Ziel dieser Fahrt war das indische Dharamsala, welches dem Dalai Lama und seinem Volk als Zufluchtstaette vor der Invasion der chinesischen Armee im eigenen Land dient.

Seitdem 1950 die chinesische Armee in Tibet einwanderte sind die Tibeter aus ihrem eigenen Land vertrieben, ihre Kultur zu 90 % zerstoert worden. Es werden dort Kloester zerstoert, Moenche in Gefaengnisse gesperrt. Desweiteren wird den Tibetern die chinesische Familienpolitik aufgedrueckt und durch Zwangssterilisationen der Frauen durchgesetzt. Bis 1950 war Tibet ein unabhaengiges Land mit eigener Flagge und Waehrung.

Die Region Tibet liegt auf dem so genannten Dach der Welt und ist eine sehr unwirtliche Gegend. Die Tibeter lebten dort sehr abgeschieden.
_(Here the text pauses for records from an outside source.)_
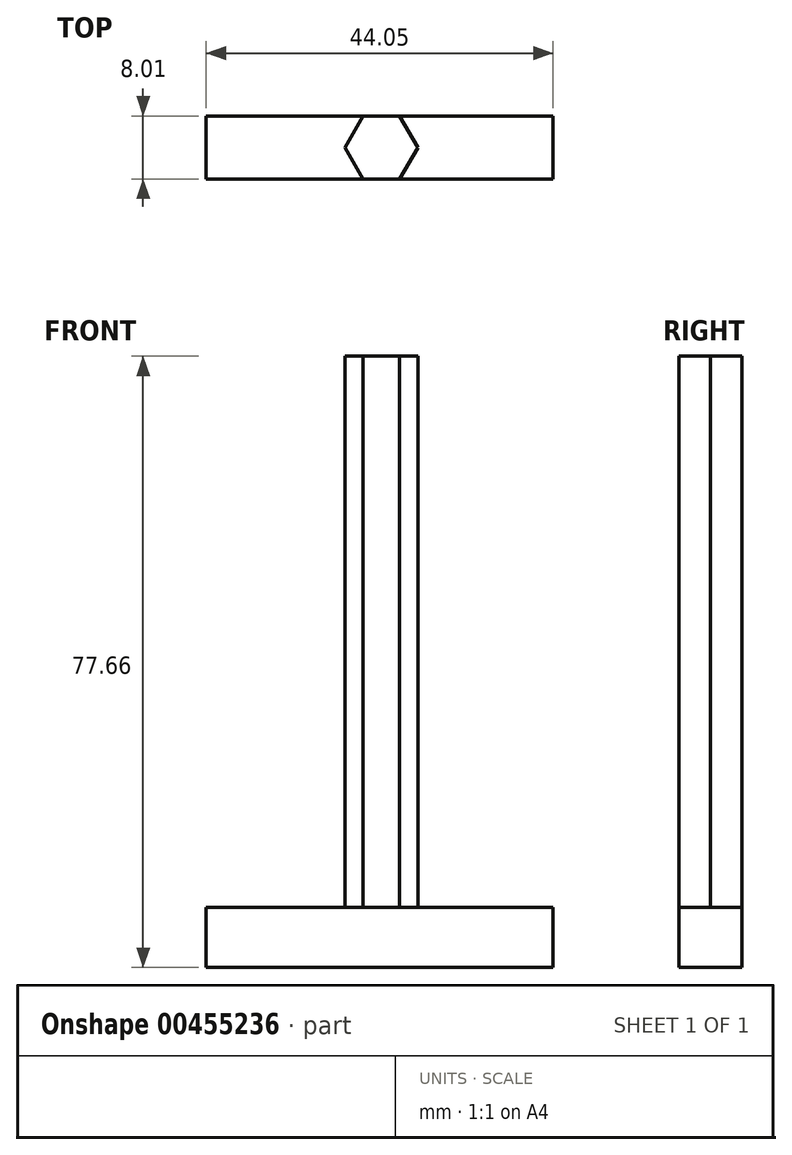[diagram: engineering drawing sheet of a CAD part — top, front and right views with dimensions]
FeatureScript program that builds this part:
annotation { "Feature Type Name" : "Feature", "Feature Type Description" : "" }
export const myFeature = defineFeature(function(context is Context, id is Id, definition is map)
    precondition{}
    {
        {
            var Q0;
            Q0=qCreatedBy(makeId("Top.planeOp"),FACE);
            var sketch = newSketch(context, id + "F0", { "sketchPlane" : qUnion([Q0])});
            skCircle(sketch, "E0.cCircle", {"center": v(-3.27, 6.71) * mm, "radius": 4 * mm, "construction": true});
            skLineSegment(sketch, "E0.0", {"start": v(1.35, 6.71) * mm, "end": v(-0.96, 2.71) * mm});
            skLineSegment(sketch, "E0.1", {"start": v(-0.96, 2.71) * mm, "end": v(-5.58, 2.71) * mm});
            skLineSegment(sketch, "E0.2", {"start": v(-5.58, 2.71) * mm, "end": v(-7.89, 6.71) * mm});
            skLineSegment(sketch, "E0.3", {"start": v(-7.89, 6.71) * mm, "end": v(-5.58, 10.71) * mm});
            skLineSegment(sketch, "E0.4", {"start": v(-5.58, 10.71) * mm, "end": v(-0.96, 10.71) * mm});
            skLineSegment(sketch, "E0.5", {"start": v(-0.96, 10.71) * mm, "end": v(1.35, 6.71) * mm});
            skPoint(sketch, "E0.0.midPoint", {"position": v(0.2, 4.71) * mm});
            skSolve(sketch);
        }
        {
            var Q0;
            Q0=makeQuery(id+"F0.imprint","IMPRINT",FACE,{"disambiguationData":[TD([[makeQuery(id+"F0.imprint","IMPRINT",EDGE,{"derivedFrom":sQuery(id+"F0.wireOp",EDGE,"E0.0")}),-1.0]])]});
            extrude(context, id + "F1", {"entities" : qUnion([Q0]), "depth" : 70 * mm});
        }
        {
            var Q0;
            Q0=makeQuery(id+"F1.opExtrude","SWEPT_FACE",FACE,{"disambiguationData":[OSD([sQuery(id+"F0.wireOp",EDGE,"E0.1")])]});
            var sketch = newSketch(context, id + "F2", { "sketchPlane" : qUnion([Q0])});
            skLineSegment(sketch, "E1.bottom", {"start": v(-25.52, 0) * mm, "end": v(18.52, 0) * mm});
            skLineSegment(sketch, "E1.top", {"start": v(-25.52, -7.66) * mm, "end": v(18.52, -7.66) * mm});
            skLineSegment(sketch, "E1.left", {"start": v(-25.52, 0) * mm, "end": v(-25.52, -7.66) * mm});
            skLineSegment(sketch, "E1.right", {"start": v(18.52, 0) * mm, "end": v(18.52, -7.66) * mm});
            skSolve(sketch);
        }
        {
            var Q0;
            Q0=makeQuery(id+"F2.imprint","IMPRINT",FACE,{"disambiguationData":[TD([[makeQuery(id+"F2.imprint","IMPRINT",EDGE,{"derivedFrom":sQuery(id+"F2.wireOp",EDGE,"E1.top")}),1.0]])]});
            extrude(context, id + "F3", {"entities" : qUnion([Q0]), "depth" : -8 * mm});
        }
    });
Sie lebten von der Landwirtschaft und ihrem buddhistischen Glauben. Jeden Tag kommen hier in Dharamsala gefluechtete Tibeter an. Diese Tibeter koennen kein Englisch und sind mit dem nur minder weiter entwickelten Land Indien restlos ueberfordert. Daher gibt es hier in Dharamsala viele gemeinnuetzige Organisationen, die sich dem Ziel verschrieben haben die gefluechteten Tibeter fuer die Zukunft "fit" zu machen. Das bedeutet, dass die Gefluechteten jede Menge Unterricht brauchen. Sprachen sind dabei das Wichtigste. Das Ziel ist natuerlich, dass sie irgendwann einmal im Tourismusgeschaeft arbeiten koennen. Ein Guesthouse fuehren, oder in einem Restaurant arbeiten. Daher werden jede Menge Englischlehrer gesucht. Aber auch alles andere, was man vermitteln kann, wird hier gerne genommen, gebuendelt und koordiniert.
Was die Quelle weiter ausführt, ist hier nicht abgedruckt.